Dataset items
******

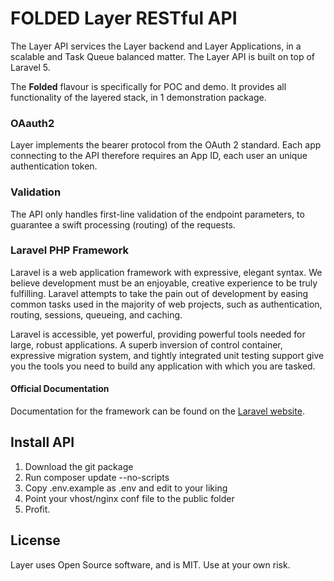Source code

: # FOLDED Layer RESTful API
The Layer API services the Layer backend and Layer Applications, in a scalable and Task Queue balanced matter.
The Layer API is built on top of Laravel 5.

The **Folded** flavour is specifically for POC and demo. It provides all functionality of the layered stack, in 1 demonstration package.

### OAauth2
Layer implements the bearer protocol from the OAuth 2 standard. 
Each app connecting to the API therefore requires an App ID, each user an unique authentication token.

### Validation
The API only handles first-line validation of the endpoint parameters, to guarantee a swift processing (routing) of the requests.

### Laravel PHP Framework
Laravel is a web application framework with expressive, elegant syntax. We believe development must be an enjoyable, creative experience to be truly fulfilling. Laravel attempts to take the pain out of development by easing common tasks used in the majority of web projects, such as authentication, routing, sessions, queueing, and caching.

Laravel is accessible, yet powerful, providing powerful tools needed for large, robust applications. A superb inversion of control container, expressive migration system, and tightly integrated unit testing support give you the tools you need to build any application with which you are tasked.

#### Official Documentation
Documentation for the framework can be found on the [Laravel website](http://laravel.com/docs).

## Install API
1. Download the git package
1. Run composer update --no-scripts
1. Copy .env.example as .env and edit to your liking
1. Point your vhost/nginx conf file to the public folder
1. Profit.

## License
Layer uses Open Source software, and is MIT.
Use at your own risk.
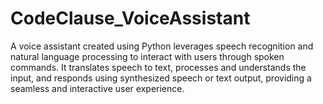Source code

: # CodeClause_VoiceAssistant
A voice assistant created using Python leverages speech recognition and natural language processing to interact with users through spoken commands. It translates speech to text, processes and understands the input, and responds using synthesized speech or text output, providing a seamless and interactive user experience.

******

| TASK GOAL |
Return the source text of all the items above line for line, unchanged, and omit the pictures.

| TASK ANSWER |
Source code

: # FOLDED Layer RESTful API
The Layer API services the Layer backend and Layer Applications, in a scalable and Task Queue balanced matter.
The Layer API is built on top of Laravel 5.

The **Folded** flavour is specifically for POC and demo. It provides all functionality of the layered stack, in 1 demonstration package.

### OAauth2
Layer implements the bearer protocol from the OAuth 2 standard. 
Each app connecting to the API therefore requires an App ID, each user an unique authentication token.

### Validation
The API only handles first-line validation of the endpoint parameters, to guarantee a swift processing (routing) of the requests.

### Laravel PHP Framework
Laravel is a web application framework with expressive, elegant syntax. We believe development must be an enjoyable, creative experience to be truly fulfilling. Laravel attempts to take the pain out of development by easing common tasks used in the majority of web projects, such as authentication, routing, sessions, queueing, and caching.

Laravel is accessible, yet powerful, providing powerful tools needed for large, robust applications. A superb inversion of control container, expressive migration system, and tightly integrated unit testing support give you the tools you need to build any application with which you are tasked.

#### Official Documentation
Documentation for the framework can be found on the [Laravel website](http://laravel.com/docs).

## Install API
1. Download the git package
1. Run composer update --no-scripts
1. Copy .env.example as .env and edit to your liking
1. Point your vhost/nginx conf file to the public folder
1. Profit.

## License
Layer uses Open Source software, and is MIT.
Use at your own risk.
Source code

: # CodeClause_VoiceAssistant
A voice assistant created using Python leverages speech recognition and natural language processing to interact with users through spoken commands. It translates speech to text, processes and understands the input, and responds using synthesized speech or text output, providing a seamless and interactive user experience.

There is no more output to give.